QUÉ HACER:
- A) En el fragmento sobre los medios y las elecciones, ¿por qué se dice que el derecho a la información es clave para la democracia?
- B) Sigue escribiendo el fragmento sobre los medios y las elecciones a partir de su última oración.

FRAGMENTO:

__________

Los medios, las elecciones y el derecho a informarse

CARLOS HORNELAS
carlos.hornelas@gmail.com

Se ha dicho que el derecho a la información es un factor clave de la democracia por la simple razón que permite el acceso y conocimiento a otros derechos, a todos los derechos. La toma de decisiones que afectan nuestras vidas se hace con base en la calidad y cantidad de información con la que contamos al momento de realizar nuestras elecciones, por pequeñas que sean: desde el pan que comeremos y su calidad nutrimental hasta la seguridad que podemos esperar de un determinado vehículo en el mercado.

Las pasadas campañas presidenciales en Estados Unidos nos obligan a reflexionar el papel de los medios de comunicación tradicionales, así como el de las llamadas redes sociales en la construcción del debate político, así como en la información que muestran en sus respectivos escaparates.

__________

(Entradas de datos guardadas)

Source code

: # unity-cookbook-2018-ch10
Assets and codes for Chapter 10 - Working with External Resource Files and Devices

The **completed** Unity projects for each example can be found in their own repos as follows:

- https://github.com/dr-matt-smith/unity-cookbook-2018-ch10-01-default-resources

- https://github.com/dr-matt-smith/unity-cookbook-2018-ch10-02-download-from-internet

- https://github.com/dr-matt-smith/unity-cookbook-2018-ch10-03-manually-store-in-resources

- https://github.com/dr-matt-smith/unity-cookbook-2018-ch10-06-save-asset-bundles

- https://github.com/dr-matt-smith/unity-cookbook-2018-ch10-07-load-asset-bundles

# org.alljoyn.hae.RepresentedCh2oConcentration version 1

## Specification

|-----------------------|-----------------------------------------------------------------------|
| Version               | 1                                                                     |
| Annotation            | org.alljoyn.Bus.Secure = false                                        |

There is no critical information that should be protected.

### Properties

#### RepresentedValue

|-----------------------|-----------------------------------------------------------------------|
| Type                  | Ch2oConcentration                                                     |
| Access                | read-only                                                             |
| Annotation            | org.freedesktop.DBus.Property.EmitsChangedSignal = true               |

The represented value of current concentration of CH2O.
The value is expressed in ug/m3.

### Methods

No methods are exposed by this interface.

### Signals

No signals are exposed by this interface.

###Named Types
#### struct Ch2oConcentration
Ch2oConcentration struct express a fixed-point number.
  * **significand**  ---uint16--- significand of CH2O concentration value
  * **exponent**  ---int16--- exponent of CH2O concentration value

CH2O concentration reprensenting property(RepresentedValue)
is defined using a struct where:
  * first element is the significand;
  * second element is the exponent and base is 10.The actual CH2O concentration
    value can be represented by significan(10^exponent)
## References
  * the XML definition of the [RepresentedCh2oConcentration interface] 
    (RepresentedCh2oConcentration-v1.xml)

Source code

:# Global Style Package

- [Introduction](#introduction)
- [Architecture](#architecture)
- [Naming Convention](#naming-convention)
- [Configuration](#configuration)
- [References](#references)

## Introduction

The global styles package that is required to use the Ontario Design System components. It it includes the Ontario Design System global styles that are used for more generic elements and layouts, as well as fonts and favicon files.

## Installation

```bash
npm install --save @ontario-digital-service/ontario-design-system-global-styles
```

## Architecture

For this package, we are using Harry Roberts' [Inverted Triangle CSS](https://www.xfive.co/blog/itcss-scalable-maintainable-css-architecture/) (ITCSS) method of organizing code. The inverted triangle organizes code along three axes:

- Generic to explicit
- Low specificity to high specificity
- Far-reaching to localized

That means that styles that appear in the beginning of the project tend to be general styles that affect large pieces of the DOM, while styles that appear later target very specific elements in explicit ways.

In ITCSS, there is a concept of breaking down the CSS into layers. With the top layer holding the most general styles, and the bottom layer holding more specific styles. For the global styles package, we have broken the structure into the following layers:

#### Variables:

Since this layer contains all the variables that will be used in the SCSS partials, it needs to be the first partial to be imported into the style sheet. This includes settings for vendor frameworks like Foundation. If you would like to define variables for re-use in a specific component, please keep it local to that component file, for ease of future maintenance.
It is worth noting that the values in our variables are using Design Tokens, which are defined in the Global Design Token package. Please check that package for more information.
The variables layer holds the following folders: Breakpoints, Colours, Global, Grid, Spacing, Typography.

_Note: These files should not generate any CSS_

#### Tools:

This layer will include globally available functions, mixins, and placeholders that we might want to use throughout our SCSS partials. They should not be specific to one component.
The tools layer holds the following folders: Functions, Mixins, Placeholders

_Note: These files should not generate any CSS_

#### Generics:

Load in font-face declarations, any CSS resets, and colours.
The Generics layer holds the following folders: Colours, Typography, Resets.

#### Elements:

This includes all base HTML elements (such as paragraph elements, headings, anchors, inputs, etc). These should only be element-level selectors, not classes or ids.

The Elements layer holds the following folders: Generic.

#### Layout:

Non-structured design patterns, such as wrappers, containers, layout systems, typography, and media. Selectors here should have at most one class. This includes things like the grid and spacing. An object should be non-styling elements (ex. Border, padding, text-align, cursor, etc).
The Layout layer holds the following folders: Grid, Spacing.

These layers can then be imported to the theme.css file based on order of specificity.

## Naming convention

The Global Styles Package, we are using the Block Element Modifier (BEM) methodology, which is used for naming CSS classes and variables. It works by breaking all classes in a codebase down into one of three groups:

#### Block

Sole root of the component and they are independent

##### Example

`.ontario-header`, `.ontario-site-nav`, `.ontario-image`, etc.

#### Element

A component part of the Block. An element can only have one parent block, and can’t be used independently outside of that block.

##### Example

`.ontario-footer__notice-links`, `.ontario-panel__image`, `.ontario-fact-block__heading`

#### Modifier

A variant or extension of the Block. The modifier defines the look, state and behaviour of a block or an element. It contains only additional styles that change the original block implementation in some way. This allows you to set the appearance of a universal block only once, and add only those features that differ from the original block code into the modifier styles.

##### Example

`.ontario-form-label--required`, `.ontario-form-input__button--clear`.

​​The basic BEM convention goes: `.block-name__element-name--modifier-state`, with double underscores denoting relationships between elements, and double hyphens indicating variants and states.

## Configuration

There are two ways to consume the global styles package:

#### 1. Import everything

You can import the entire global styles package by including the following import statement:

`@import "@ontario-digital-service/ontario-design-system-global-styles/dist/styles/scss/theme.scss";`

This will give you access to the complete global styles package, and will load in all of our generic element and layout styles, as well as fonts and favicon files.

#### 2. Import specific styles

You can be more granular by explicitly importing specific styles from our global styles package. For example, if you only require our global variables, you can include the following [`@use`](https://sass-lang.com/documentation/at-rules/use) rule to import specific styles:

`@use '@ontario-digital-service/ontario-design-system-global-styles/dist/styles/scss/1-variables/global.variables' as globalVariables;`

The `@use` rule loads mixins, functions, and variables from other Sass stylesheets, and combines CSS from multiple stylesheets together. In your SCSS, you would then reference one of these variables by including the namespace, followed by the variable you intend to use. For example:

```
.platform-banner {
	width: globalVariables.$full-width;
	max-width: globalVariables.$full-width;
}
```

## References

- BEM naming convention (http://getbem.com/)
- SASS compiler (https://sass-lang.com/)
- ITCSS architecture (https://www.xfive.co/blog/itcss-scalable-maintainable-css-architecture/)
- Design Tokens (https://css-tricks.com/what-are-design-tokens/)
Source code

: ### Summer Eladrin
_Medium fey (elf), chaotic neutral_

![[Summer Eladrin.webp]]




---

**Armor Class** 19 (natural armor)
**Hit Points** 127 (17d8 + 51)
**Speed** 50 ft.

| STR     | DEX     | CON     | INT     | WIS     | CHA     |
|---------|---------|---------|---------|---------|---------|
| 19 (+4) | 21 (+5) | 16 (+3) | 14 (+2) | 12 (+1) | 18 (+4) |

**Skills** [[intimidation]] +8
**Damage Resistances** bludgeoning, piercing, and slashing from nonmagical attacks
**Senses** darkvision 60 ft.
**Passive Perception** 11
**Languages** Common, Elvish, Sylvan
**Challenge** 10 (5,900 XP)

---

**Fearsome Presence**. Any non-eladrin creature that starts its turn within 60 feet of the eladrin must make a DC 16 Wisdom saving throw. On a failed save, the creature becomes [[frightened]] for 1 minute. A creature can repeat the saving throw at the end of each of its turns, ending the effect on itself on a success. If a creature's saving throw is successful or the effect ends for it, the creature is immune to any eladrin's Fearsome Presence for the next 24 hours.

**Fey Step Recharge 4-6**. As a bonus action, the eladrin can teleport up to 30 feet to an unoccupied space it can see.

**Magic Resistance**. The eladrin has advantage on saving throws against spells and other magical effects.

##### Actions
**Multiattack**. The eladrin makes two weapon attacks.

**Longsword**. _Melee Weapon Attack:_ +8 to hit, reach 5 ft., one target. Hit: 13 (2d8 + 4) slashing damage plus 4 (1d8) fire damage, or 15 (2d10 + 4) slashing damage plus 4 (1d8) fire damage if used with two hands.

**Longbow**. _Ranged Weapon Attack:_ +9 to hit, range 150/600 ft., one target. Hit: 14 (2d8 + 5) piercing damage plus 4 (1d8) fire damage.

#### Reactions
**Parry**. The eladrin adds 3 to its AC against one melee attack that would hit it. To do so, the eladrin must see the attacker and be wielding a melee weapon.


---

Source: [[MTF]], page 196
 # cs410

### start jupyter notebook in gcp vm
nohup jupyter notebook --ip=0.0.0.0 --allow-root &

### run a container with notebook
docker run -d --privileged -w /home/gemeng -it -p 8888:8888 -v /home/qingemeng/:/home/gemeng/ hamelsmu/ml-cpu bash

__________

RESPUESTAS ESPERADAS:
- A) Porque permite el acceso y conocimiento a otros derechos, a todos los derechos.

- B)
En recientes fechas, días antes de las elecciones trascendió que Facebook restringió o dificultó el acceso hacia páginas cuya tendencia era favorable a Biden y al partido demócrata, como Occupy Democrats, The Other 98% o Being Liberal que registraron una caída del 70% de sus visitas, de acuerdo con un informe publicado por Buzzfeed

Facebook en su defensa alega “errores” del personal que monitorea los contenidos o bien, del número de quejas por “noticias falsas” de parte de los usuarios de la red que provocaron el retiro de dicho acceso a la información.

Mark Zuckerberg, representante y socio mayoritario de Facebook ha expresado su intención de promover el periodismo de calidad a través de una sección llamada Facebook News que tendría una “selección de un grupo de periodistas “experimentados “para ofrecer información “verificada y de calidad” a sus usuarios.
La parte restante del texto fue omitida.